‘Men moet weten dat de bewuste belangwekkende persoon pas onlangs een belangwekkend persoon was geworden en dat hij voordien een onbelangwekkend persoon was geweest. Overigens gold zijn positie ook nu niet als belangwekkend in vergelijking met andere, nog belangwekkendere posities. Maar er is altijd een categorie mensen te vinden die dat wat in de ogen van anderen onbelangwekkend is, al belangwekkend vinden. De man probeerde zijn belangwekkendheid trouwens met talloze middelen te vergroten, en wel door in te voeren dat lagere ambtenaren hem al op de trap opwachtten als hij op kantoor zijn opwachting maakte; dat niemand het waagde hem rechtstreeks te benaderen en dat alles volgens de strengste rangorde verliep (…)

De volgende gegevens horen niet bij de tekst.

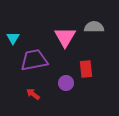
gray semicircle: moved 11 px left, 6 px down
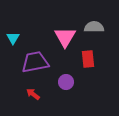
purple trapezoid: moved 1 px right, 2 px down
red rectangle: moved 2 px right, 10 px up
purple circle: moved 1 px up
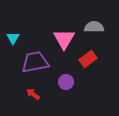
pink triangle: moved 1 px left, 2 px down
red rectangle: rotated 60 degrees clockwise
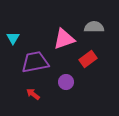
pink triangle: rotated 40 degrees clockwise
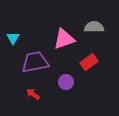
red rectangle: moved 1 px right, 3 px down
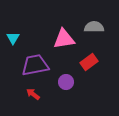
pink triangle: rotated 10 degrees clockwise
purple trapezoid: moved 3 px down
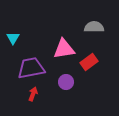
pink triangle: moved 10 px down
purple trapezoid: moved 4 px left, 3 px down
red arrow: rotated 72 degrees clockwise
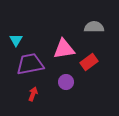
cyan triangle: moved 3 px right, 2 px down
purple trapezoid: moved 1 px left, 4 px up
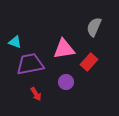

De manier van doen en gewoonten van de belangwekkende persoon waren gedegen en voornaam, maar niet bijzonder gecompliceerd. De grondslag van zijn systeem was strengheid. ‘Strengheid, strengheid en nog eens strengheid,’ placht hij te zeggen, bij het laatste woord degene tegen wie hij sprak zeer veelbetekenend in de ogen kijkend. Overigens was hier geen enkele reden toe, aangezien het tiental ambtenaren dat het gehele bestuurlijke mechanisme van de kanselarij uitmaakte toch al in angst verkeerde; als ze hem in de verte zagen, lieten ze de boel de boel en wachtten in de houding tot de chef het vertrek had doorkruist. Zijn gebruikelijke gesprekken met ondergeschikten kenmerkten zich door strengheid en bestonden ongeveer uit drie zinnen: ‘Hoe durft u? Weet u wel tegen wie u het heeft?’ Begrijpt u wel wie u voor u heeft?’ Overigens was hij in zijn hart een vriendelijke man, goed voor zijn collega’s en behulpzaam, maar zijn generaalsrang had hem helemaal van de wijs gebracht.’
[Nikolaj Gogol, ‘De jas’, in: Petersburgse verhalen, p. 143-144.]